Fusillons les sous-titreurs

Publié le par Yves-André Samère

Mes amis savent en quelle haute considération je tiens les faiseurs de sous-titres, tant au cinéma qu’à la télévision. Et certains de ces scribouillards, d’ailleurs, ont gémi que je les prenais pour cible. Pas TOUS les faiseurs de sous-titres, à vrai dire ! Il a existé des auteurs qui connaissaient le travail et le faisaient bien. Par exemple Jean Sendy, qui gagnait ainsi sa vie, qui était très cultivé, connaissait l’hébreu et a écrit plusieurs livres à succès sur la Bible. C’est lui qui avait rédigé les sous-titres de The graduate (en français, Le lauréat, un immense succès) : si vous avez le DVD, lisez le générique de fin, son nom s’y trouve.

Mais enfin, ces parangons de la conscience professionnelle ne sont plus dans le circuit, et, à la place, on a des gâte-sauces qui ne connaissent ni la langue qu’ils traduisent, ni le français qui est la cible de leur traduction. Et s’ils possèdent quelques notions de la langue-source, ils ignorent les habitudes en vigueur à l’époque où se passe le récit. Un exemple ? En voici un, plutôt rigolo.

Il y a quatre ans, on a ressorti Deep end, un film du Polonais Jerzy Skolimovsli, une histoire qui se passe à Londres bien que le film ait été réalisé surtout à Münich. Ce film datait de 1970, mais on le rééditait en copie neuve, et le distributeur avait fait réécrire les sous-titres originels – erreur fatale – par une traductrice prénommée Hélène, qui a cru bon de « dépoussiérer », comme on dit, et donc de commettre quelques bourdes.

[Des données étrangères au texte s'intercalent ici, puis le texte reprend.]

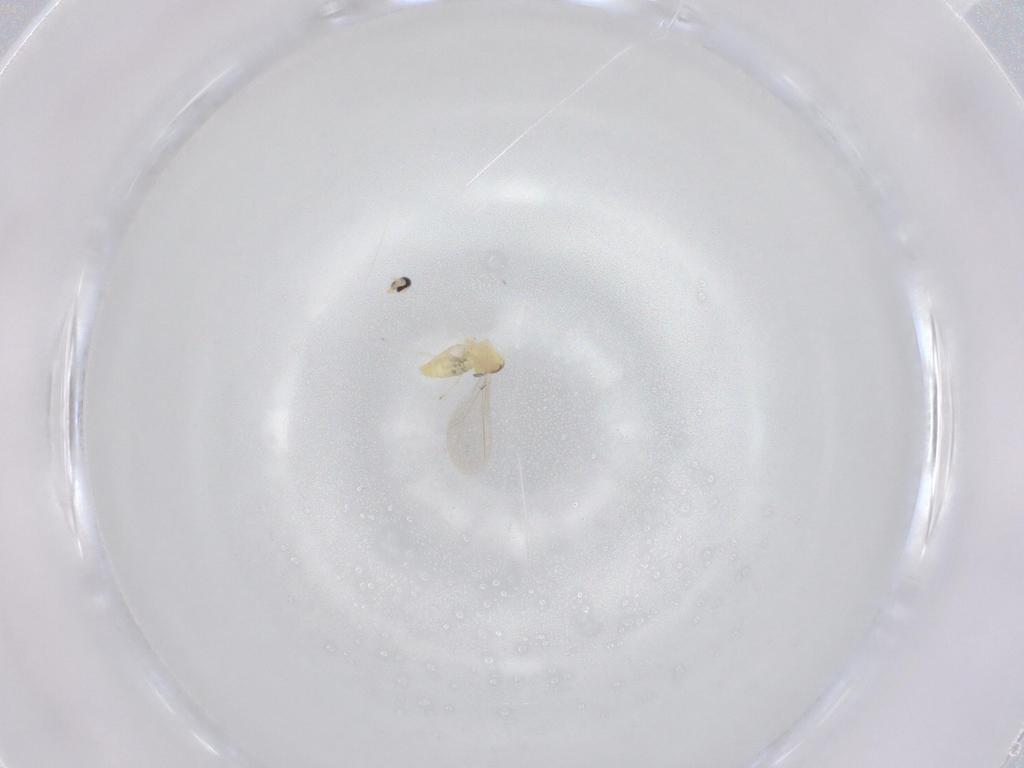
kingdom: Animalia
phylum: Arthropoda
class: Insecta
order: Diptera
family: Cecidomyiidae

Ainsi, en 1970, on ne traduisait pas See you later par le lassant « À plus », abréviation de « À plus tard ». On se contentait de dire « Au revoir ». Et on ne disait certes pas d’une fille qu’elle était « bonne » ! Sic. Autre manifestation d’ignorance totale, cette scène où une prostituée, qui habituellement tarifait ses passes à cinq livres sterling, consentait le demi-tarif à ses clients, parce qu’elle avait provisoirement une jambe dans le plâtre. Elle annonçait donc que ce serait « Two and ten », ce qui, dans le langage commerçant de l’époque, signifiait deux livres et dix shillings. Or le shilling, qui a été supprimé en 1971, valait un vingtième de livre. Par conséquent, deux livres et dix shillings équivalait à deux livres et demie, qui sont bien la moitié des cinq livres du tarif habituel de la prostituée. Mais la traductrice, qui ne connaît visiblement rien à tout cela, a traduit par... 2,10 livres ! Eh oui, « deux et dix » devenait « deux virgule dix » (pourtant, un peu plus loin, le dialogue précisait bien que la fille demandait 2,50 livres, donc la traductrice n’a pas relu son propre texte).

Ce « dépoussiérage » dont les cuistres se gargarisent sans arrêt consiste ainsi à remplacer les traductions exactes par des équivalents faux ou vulgaires, voire les deux. Mais qu’importe, le public n’est pas si exigeant, il sait à peine lire, et ignore tout des usages du passé.